::: INPUT DATA
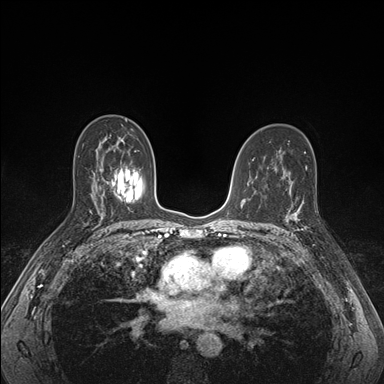
Breast MRI (dynamic contrast-enhanced), one axial slice. Slice 99 of 176 in the series (ordered by position). Dynamic contrast-enhanced series, time point 2 of 7 at this slice position (early post-contrast). 1.5 T. TE 1.5 ms, TR 4.1 ms. 1.1 mm slice thickness. 384 × 384 image matrix, field of view 320 × 320 mm. Female patient.
Annotated regions visible in this slice (semi-automatically segmented with operator editing):
- enhancing-tissue mask used for the functional tumour volume (all voxels passing the contrast-enhancement thresholds inside the analysis volume; usually the tumour): box from (x=287, y=193) to (x=308, y=231) px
::::::
WHAT TO PRODUCE: Copy out the listing exactly as it stands, but not the pictures.

WRITTEN ANSWER:
Breast MRI (dynamic contrast-enhanced), one axial slice. Slice 99 of 176 in the series (ordered by position). Dynamic contrast-enhanced series, time point 2 of 7 at this slice position (early post-contrast). 1.5 T. TE 1.5 ms, TR 4.1 ms. 1.1 mm slice thickness. 384 × 384 image matrix, field of view 320 × 320 mm. Female patient.
Annotated regions visible in this slice (semi-automatically segmented with operator editing):
- enhancing-tissue mask used for the functional tumour volume (all voxels passing the contrast-enhancement thresholds inside the analysis volume; usually the tumour): box from (x=287, y=193) to (x=308, y=231) px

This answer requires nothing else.